Mom has this new big ass black Suburban so we load up and there’s a whole caravan of friends along with. We go through mountains and we go through desert and the humans trade off so Sara and I have all kinds of friends feeding us treats along the way – my favorite was Jim Kelly’s corn nuts. Have you ever seen how much slobber a dog can make over corn nuts?
We finally arrive in Kino Bay, Mexico. Whoa! Big water! And it moves – in and out and in and out. Is this a trick? Trust me, you get used to it. Mom and dad and all their friends are having a big ole time, lots of whirring noises in a machine, then they lap it up and get all happy. (Tip – this is the part when you know you can just about get away with anything.)
The days settle into a very nice “different” than anything Sara and I have ever known. Everyone is almost as peaceful as a dog – if you get what I mean. Then my favorite Jim Kelly – my favorite after dad – starts going into town after dinner every night.

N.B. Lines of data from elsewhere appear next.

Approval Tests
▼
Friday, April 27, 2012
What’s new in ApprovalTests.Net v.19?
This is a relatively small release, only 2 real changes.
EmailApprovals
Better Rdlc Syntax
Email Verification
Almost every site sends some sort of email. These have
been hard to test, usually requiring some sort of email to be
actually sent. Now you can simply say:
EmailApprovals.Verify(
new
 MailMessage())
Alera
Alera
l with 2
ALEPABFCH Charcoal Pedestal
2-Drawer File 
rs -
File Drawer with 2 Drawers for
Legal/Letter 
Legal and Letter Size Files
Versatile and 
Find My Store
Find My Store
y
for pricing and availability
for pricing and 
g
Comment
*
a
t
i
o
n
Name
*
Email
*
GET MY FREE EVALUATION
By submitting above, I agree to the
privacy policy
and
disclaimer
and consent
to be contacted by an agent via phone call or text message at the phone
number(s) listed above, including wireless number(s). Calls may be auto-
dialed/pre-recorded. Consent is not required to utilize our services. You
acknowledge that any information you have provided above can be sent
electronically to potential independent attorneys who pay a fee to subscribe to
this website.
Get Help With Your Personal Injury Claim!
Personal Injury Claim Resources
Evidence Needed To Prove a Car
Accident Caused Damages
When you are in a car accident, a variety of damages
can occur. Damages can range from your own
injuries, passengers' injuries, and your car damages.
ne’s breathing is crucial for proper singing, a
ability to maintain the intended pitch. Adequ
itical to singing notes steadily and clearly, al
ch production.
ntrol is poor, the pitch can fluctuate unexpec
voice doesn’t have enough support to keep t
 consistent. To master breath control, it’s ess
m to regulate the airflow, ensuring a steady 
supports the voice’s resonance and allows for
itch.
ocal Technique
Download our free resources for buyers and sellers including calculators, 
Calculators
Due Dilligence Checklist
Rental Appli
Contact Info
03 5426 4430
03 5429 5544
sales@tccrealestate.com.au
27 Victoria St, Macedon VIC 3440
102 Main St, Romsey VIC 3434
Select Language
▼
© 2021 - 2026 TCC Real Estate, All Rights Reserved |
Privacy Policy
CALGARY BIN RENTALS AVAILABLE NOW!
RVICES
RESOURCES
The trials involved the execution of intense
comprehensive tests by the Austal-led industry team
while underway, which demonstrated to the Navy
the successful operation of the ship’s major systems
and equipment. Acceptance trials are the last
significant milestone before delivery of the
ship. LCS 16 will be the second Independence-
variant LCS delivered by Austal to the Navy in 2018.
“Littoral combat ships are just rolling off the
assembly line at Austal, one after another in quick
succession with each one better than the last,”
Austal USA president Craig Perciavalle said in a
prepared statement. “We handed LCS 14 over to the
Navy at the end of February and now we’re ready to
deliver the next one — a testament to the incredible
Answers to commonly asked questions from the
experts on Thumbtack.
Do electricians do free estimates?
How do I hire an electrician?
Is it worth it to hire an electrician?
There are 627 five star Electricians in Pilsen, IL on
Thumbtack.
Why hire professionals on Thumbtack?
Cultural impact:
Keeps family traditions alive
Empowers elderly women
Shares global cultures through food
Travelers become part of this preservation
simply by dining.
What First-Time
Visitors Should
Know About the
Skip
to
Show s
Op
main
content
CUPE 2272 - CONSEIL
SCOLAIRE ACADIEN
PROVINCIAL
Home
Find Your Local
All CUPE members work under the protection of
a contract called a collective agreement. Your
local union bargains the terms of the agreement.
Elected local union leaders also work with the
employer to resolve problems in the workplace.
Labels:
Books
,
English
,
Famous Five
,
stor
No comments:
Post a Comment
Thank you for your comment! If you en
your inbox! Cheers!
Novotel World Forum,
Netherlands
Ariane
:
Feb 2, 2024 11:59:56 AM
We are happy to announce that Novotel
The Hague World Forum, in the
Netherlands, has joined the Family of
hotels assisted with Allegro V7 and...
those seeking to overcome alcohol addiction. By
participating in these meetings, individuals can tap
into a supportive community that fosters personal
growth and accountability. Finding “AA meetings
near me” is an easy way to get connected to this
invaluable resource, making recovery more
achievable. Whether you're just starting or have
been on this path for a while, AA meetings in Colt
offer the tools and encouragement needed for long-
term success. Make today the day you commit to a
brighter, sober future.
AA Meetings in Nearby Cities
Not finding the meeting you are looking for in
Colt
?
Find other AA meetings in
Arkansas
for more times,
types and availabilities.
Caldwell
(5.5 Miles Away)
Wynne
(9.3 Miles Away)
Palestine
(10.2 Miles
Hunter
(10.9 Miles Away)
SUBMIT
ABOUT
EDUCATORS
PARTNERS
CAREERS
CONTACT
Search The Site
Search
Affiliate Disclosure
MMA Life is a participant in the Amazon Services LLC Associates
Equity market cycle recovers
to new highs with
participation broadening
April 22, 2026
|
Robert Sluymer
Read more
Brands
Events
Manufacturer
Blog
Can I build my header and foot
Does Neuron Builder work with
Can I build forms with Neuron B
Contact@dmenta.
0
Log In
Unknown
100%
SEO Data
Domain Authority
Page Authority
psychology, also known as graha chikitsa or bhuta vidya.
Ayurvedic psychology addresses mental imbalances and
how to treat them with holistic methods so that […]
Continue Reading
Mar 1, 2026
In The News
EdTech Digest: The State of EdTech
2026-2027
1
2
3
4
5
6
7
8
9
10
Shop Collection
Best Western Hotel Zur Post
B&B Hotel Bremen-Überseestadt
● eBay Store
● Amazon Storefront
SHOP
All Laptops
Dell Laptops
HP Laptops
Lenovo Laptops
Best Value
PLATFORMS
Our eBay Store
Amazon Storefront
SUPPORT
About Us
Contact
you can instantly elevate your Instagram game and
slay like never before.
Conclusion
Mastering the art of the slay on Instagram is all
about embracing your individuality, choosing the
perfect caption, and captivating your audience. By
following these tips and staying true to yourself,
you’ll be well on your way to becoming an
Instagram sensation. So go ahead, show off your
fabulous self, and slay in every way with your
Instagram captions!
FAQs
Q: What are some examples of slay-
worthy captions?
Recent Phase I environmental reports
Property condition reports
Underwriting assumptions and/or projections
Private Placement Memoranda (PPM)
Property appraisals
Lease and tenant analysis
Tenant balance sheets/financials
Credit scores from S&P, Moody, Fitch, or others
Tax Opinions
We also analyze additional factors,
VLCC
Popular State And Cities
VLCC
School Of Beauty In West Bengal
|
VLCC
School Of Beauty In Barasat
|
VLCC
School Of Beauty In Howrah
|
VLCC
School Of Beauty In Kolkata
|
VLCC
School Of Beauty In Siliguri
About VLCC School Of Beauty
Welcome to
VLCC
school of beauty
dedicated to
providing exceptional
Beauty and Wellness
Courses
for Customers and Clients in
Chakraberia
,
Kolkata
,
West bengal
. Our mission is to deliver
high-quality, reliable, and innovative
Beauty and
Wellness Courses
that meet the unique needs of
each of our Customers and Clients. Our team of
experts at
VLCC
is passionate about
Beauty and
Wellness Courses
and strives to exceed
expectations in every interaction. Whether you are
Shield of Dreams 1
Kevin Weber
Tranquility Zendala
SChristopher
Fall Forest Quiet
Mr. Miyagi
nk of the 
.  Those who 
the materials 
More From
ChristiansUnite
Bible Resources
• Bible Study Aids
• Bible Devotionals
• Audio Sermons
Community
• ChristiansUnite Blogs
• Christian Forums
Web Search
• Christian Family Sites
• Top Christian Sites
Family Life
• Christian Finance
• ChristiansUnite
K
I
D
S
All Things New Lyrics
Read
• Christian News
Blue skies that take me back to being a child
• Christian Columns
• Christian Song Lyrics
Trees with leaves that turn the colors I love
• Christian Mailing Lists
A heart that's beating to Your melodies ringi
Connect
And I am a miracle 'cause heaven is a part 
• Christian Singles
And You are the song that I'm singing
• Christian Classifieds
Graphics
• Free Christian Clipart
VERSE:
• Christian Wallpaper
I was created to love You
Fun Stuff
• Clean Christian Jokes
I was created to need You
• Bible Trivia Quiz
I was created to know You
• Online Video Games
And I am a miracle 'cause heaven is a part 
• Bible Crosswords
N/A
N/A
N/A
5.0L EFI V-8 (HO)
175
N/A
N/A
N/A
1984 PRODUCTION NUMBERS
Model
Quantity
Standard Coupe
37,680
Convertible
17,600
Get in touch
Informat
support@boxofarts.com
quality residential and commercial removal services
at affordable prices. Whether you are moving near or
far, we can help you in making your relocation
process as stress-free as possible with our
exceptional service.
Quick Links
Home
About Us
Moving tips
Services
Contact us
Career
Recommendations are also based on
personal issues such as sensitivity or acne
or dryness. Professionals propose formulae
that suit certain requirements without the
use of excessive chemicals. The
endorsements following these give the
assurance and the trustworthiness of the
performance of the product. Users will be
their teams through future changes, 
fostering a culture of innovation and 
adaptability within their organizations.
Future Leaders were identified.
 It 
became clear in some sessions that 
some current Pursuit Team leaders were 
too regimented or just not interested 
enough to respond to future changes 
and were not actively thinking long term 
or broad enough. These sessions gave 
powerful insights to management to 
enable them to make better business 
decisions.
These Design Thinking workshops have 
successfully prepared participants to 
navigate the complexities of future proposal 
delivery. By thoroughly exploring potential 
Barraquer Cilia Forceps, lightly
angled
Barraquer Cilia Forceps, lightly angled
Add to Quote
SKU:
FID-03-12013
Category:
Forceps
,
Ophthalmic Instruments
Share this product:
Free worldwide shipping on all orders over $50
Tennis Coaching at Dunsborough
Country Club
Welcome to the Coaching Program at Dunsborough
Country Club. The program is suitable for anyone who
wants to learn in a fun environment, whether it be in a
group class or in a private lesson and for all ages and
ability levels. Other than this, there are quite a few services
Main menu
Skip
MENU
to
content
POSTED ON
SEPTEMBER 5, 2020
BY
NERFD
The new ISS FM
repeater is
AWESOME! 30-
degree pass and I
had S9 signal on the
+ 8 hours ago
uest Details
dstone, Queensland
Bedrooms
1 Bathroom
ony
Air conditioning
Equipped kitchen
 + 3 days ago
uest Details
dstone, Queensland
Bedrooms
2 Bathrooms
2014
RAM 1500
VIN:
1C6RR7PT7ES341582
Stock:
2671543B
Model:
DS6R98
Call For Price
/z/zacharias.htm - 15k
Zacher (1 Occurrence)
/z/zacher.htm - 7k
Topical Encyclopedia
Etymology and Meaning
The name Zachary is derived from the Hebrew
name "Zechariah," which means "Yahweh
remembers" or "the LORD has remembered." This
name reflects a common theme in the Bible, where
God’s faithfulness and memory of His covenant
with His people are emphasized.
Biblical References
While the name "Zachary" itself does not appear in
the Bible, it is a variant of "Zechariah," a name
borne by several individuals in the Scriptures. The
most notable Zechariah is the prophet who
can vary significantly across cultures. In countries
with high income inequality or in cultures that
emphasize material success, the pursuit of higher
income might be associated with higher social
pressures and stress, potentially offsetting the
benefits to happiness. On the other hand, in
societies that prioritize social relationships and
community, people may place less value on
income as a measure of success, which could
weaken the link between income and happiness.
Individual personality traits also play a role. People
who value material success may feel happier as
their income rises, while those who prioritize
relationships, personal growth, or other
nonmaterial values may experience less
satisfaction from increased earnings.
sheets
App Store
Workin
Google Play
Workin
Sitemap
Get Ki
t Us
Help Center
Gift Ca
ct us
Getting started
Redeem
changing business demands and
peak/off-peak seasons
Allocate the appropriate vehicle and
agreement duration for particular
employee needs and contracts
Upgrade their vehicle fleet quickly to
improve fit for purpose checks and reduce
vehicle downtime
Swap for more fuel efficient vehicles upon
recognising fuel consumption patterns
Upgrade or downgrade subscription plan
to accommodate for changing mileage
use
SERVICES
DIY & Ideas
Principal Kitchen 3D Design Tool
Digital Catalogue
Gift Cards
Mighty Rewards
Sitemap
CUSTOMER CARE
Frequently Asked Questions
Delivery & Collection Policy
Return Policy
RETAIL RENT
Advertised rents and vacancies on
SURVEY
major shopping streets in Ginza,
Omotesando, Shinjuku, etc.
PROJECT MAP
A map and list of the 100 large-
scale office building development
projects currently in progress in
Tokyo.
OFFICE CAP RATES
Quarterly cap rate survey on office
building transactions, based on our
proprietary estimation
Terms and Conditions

They clean up all their scraps from dinner, and I’m thinking “Wait just a doggone minute here, Sara and I could use that!” but Jimmy takes mom’s big new Suburban and goes into old town. He comes back hours later – very sad – telling stories of all these dogs that crowd around him for food. One night, he is crying telling about a mama dog and a bunch of pups who were so hungry they might not live. Might not live?! A hush falls, and for the first time, I think Sara and I are really, really lucky.